> **Given passage**:
Would you say you’re on the road more or in the studio more? Which do you like better?

We’re always in the studio, even on the road. It’s kind of both. I couldn’t say one more than the other. I guess, we’re always in the studio, so probably more so the studio. But we tour a lot. We’re now touring in support of “Every Man For Himself,” but we’re also working on the next album. Even while we’re out touring, we are working on new tracks and even trying some of those live. It’s been fun trying this [new] stuff on people. 

How do you guys spilt up the work when it comes to making music? 

Some of the tracks, it’s one of us doing most of the work and then we’ll come together to get another set of ears. We’ll pass it back and forth a lot. Sometimes, we collaborate on stuff and bring separate elements into it and we come up with a final project. At the end of the day, we always mix and master all of our stuff, so we do that ourselves and I think it’s good to have two sets of ears on it [the music]. The process varies on every song. There’s no set way that we do things.

How do you make your sets different and unique?

We do individual songs live that are different than in the studio. Some of the stuff, like transitions, is pretty determined so we’re kind of confined to certain frame parameters in songs but we always try to keep it alive, sort of an improvisational element going. A lot of it depends on how the set’s flowing, on the crowd and on the reaction we’re getting. We kind of move in and out of a set and move the set along with the response. So a set like tonight, we have an hour. So, there’s not really going to be any lull with the set. It’s going to be just bang, bang, bang all night for an hour. Whereas when we do a two hour set live or the road shows, there’s got to be a lull somewhere.

How would you describe your music to someone who has never heard it?

I would say it’s like electro-soul. Electro, hip-hop soul. It’s definitely electronic, but there are a lot of other elements in it that keep it more analog, keep it more – not just electro. I think some of that comes from being classically trained on an instrument and some of it comes from the samples that we use: the horns, the strings, female vocals, male vocals, stuff like that gives it a more organic feel. 

Did you always want to be a musician when you were younger?

That’s all I’ve known. I started playing cello in the fourth grade. Justin started at a pretty young age piano-wise, I think. Then we both studied jazz, theory, comp. and stuff like that. That’s just what I’ve known since a young age and I think Justin is the same way.

So, whom are you listening to now? Any new artists you want to share with us?

We listen to everybody.

Everybody?

> **Information provided**:
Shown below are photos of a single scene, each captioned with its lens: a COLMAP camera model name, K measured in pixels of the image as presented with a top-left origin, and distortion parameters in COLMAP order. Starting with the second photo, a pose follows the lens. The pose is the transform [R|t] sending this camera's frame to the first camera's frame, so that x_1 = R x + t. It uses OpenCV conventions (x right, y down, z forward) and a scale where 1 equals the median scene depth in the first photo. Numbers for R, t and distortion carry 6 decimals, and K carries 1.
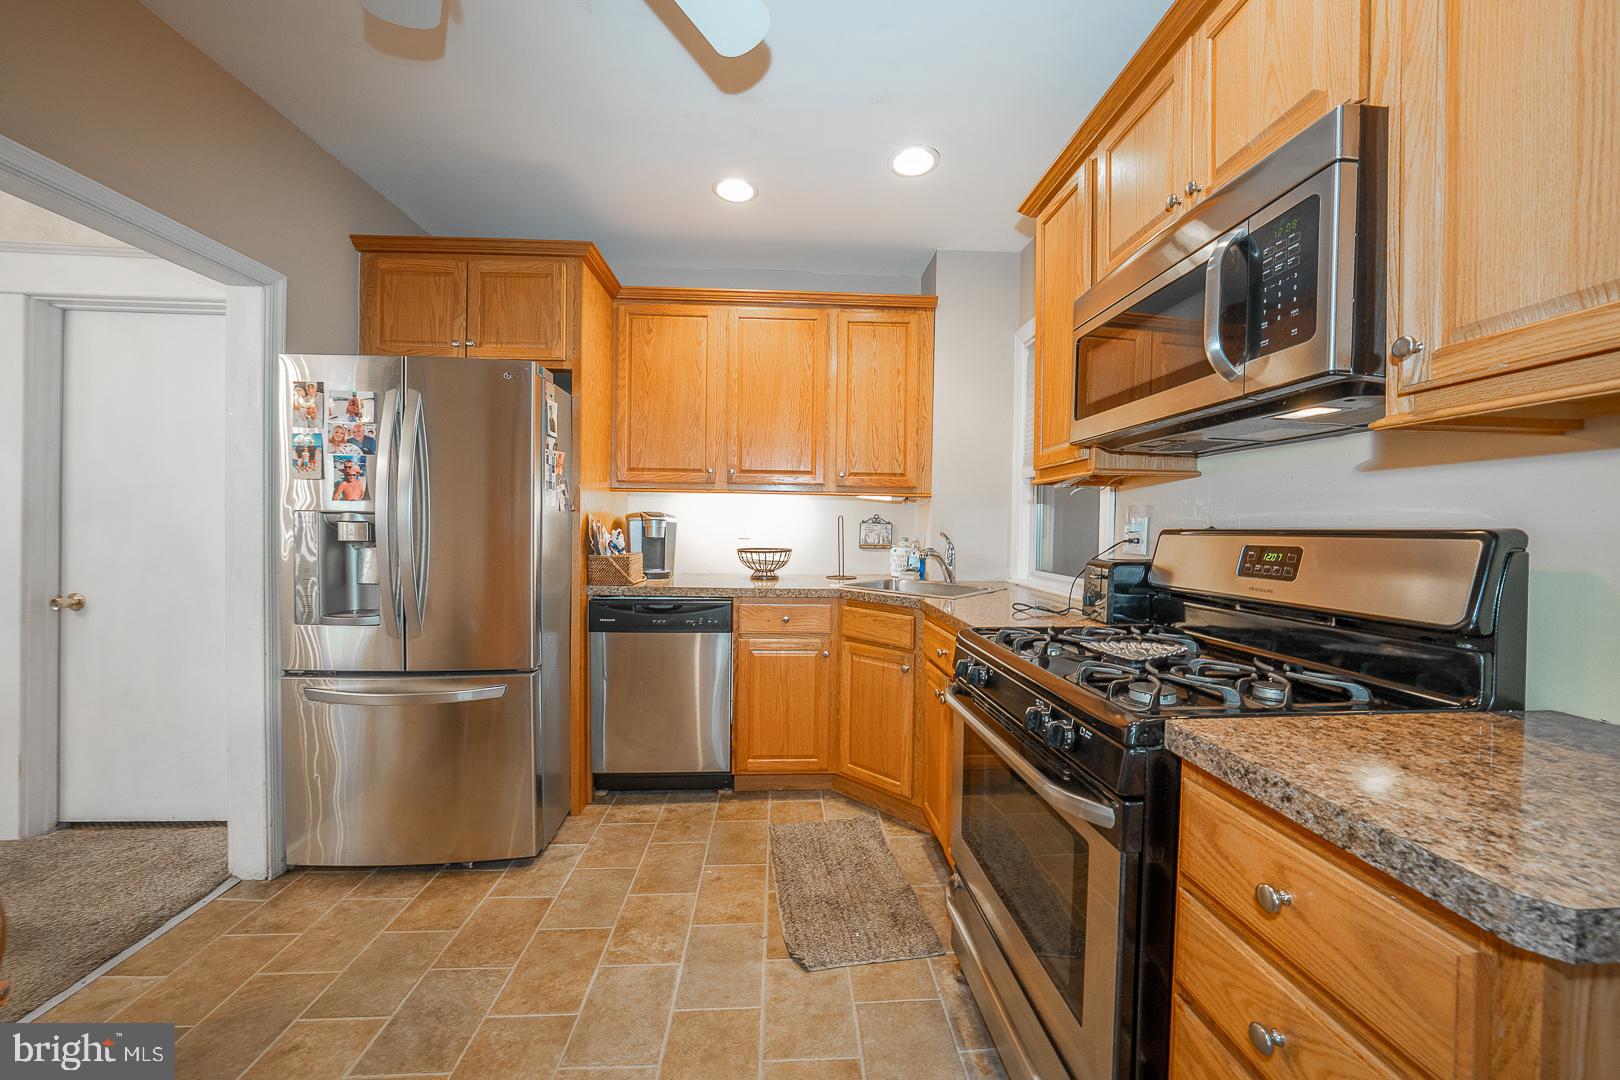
lens RADIAL K [[580.1, 0, 811.3], [0, 580.1, 533.4], [0, 0, 1]] dist [-0.022621, 0.005929]
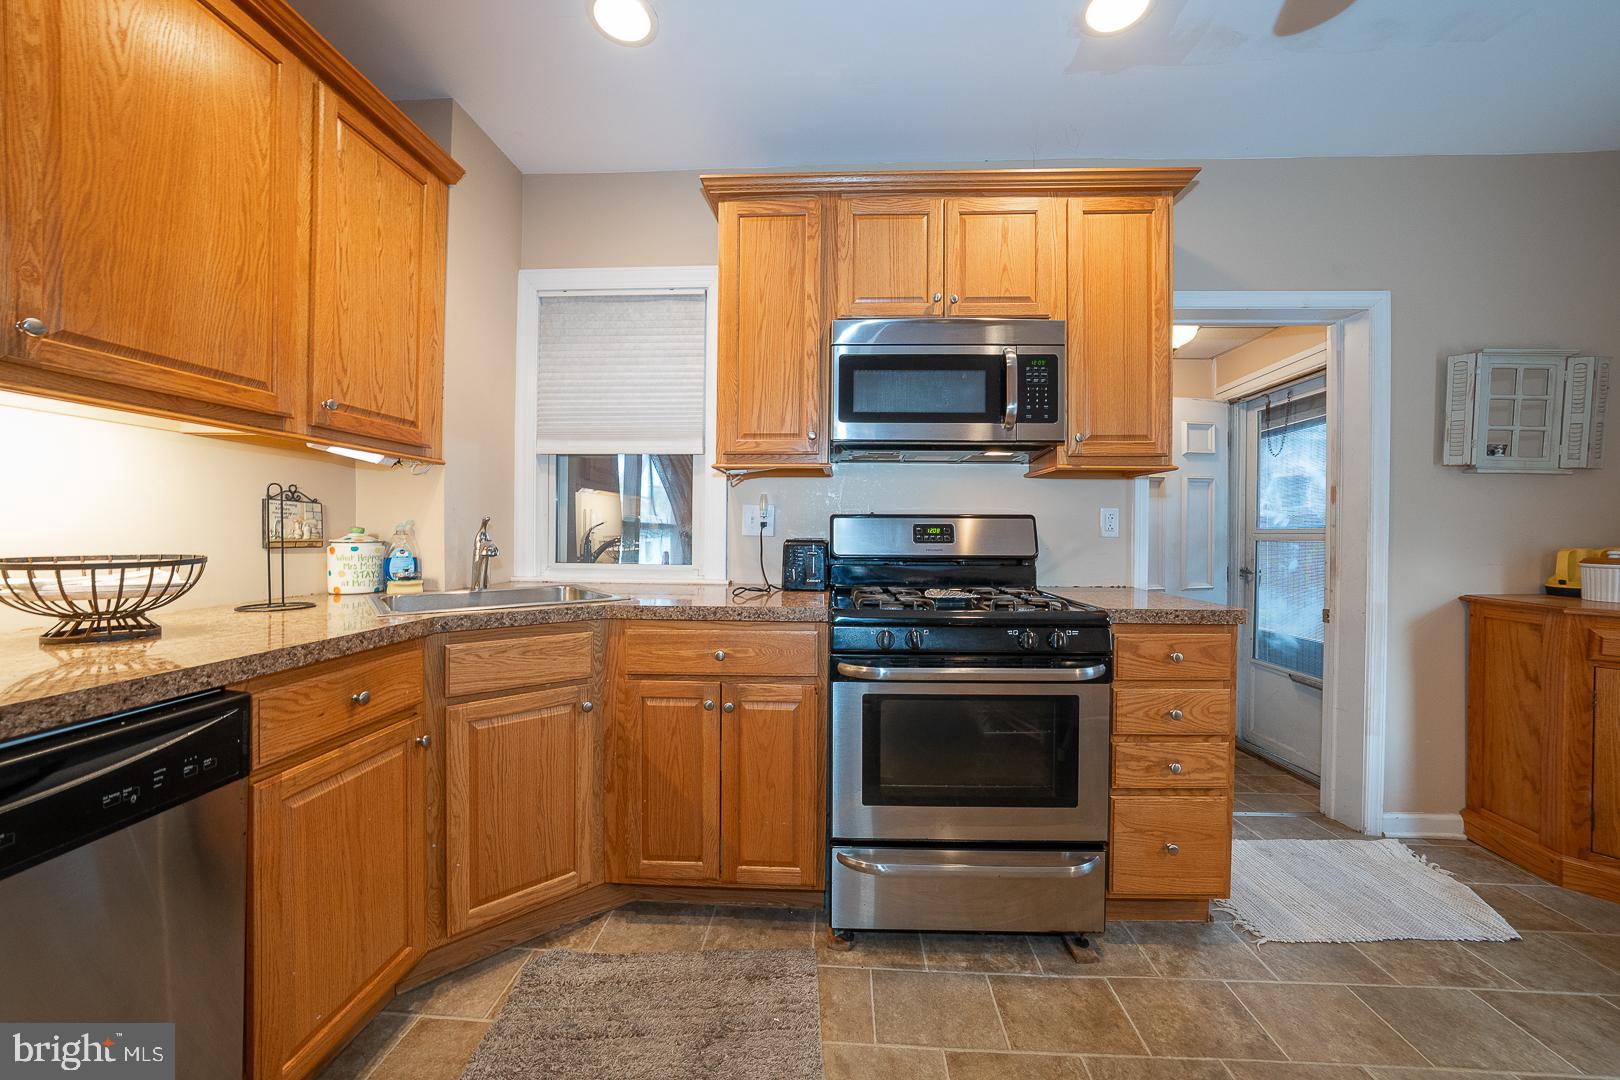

> **Brief**: Reproduce the stretch of the interview from "That’s all I’ve" through "share with us?" with no changes.

> **Exercise result**:
That’s all I’ve known. I started playing cello in the fourth grade. Justin started at a pretty young age piano-wise, I think. Then we both studied jazz, theory, comp. and stuff like that. That’s just what I’ve known since a young age and I think Justin is the same way.

So, whom are you listening to now? Any new artists you want to share with us?